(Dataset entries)
——

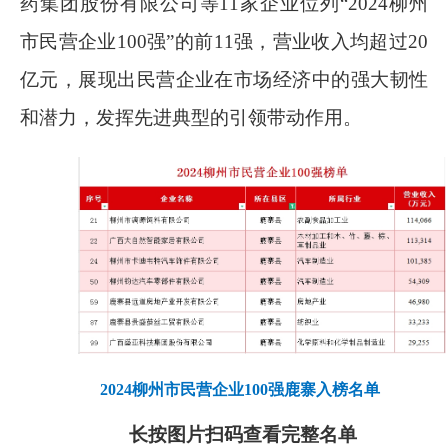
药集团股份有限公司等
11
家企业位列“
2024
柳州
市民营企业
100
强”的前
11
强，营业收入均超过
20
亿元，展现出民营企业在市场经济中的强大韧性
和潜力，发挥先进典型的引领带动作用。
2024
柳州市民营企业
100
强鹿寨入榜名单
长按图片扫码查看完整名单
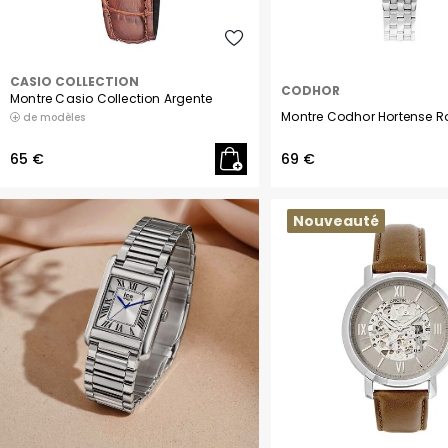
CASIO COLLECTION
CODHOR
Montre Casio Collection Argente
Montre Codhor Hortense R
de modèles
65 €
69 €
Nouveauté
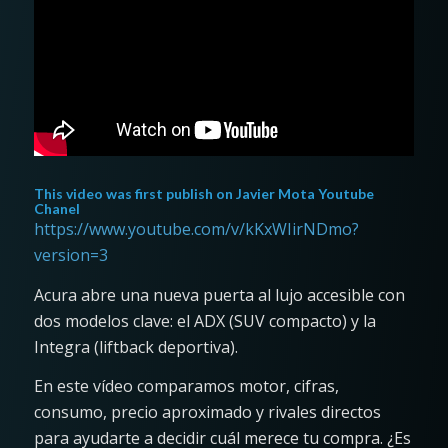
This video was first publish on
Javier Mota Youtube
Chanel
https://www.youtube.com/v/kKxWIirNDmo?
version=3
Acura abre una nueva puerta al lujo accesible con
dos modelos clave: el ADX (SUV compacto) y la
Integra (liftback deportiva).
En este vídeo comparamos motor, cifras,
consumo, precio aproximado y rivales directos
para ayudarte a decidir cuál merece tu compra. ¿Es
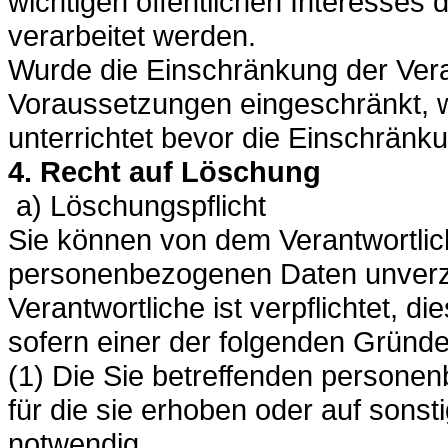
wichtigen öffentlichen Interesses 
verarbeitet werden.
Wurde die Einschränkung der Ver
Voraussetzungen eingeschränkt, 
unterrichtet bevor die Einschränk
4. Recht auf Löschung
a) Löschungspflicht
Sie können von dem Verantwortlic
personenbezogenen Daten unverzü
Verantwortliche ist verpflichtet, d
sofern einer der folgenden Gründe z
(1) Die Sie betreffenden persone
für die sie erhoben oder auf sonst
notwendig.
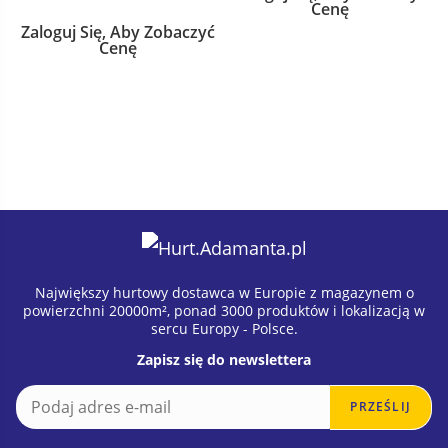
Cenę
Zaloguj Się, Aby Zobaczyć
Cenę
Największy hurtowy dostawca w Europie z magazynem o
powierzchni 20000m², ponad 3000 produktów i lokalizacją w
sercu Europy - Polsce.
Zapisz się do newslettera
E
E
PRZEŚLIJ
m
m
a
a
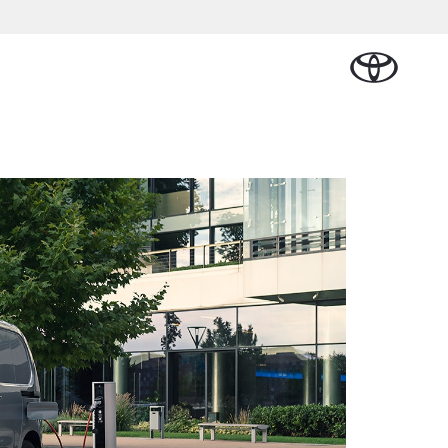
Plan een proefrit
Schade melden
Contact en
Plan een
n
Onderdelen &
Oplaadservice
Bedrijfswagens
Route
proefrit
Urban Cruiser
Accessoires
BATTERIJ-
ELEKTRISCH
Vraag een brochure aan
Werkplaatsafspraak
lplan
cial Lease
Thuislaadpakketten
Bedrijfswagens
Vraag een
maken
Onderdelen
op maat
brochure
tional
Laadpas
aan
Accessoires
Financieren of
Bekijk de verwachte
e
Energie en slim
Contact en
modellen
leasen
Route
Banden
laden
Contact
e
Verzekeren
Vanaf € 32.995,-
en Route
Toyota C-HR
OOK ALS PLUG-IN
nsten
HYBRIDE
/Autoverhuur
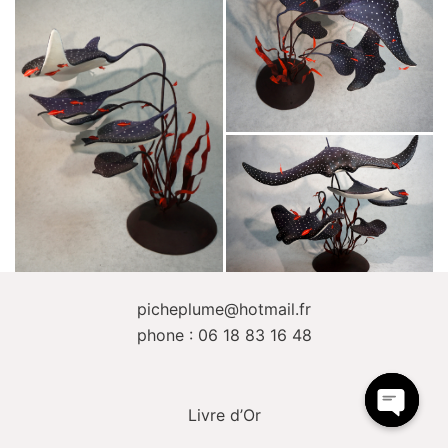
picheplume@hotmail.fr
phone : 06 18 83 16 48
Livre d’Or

——

→ **WHAT IS BEING ASKED**:
What to print is the stretch of entries from the line with "长按图片扫码查看完整名单" up to and including the line with "Integra (liftback deportiva).". Please print it exactly and leave out the pictures.

→ **ANSWER SPACE**:
长按图片扫码查看完整名单
CASIO COLLECTION
CODHOR
Montre Casio Collection Argente
Montre Codhor Hortense R
de modèles
65 €
69 €
Nouveauté
This video was first publish on
Javier Mota Youtube
Chanel
https://www.youtube.com/v/kKxWIirNDmo?
version=3
Acura abre una nueva puerta al lujo accesible con
dos modelos clave: el ADX (SUV compacto) y la
Integra (liftback deportiva).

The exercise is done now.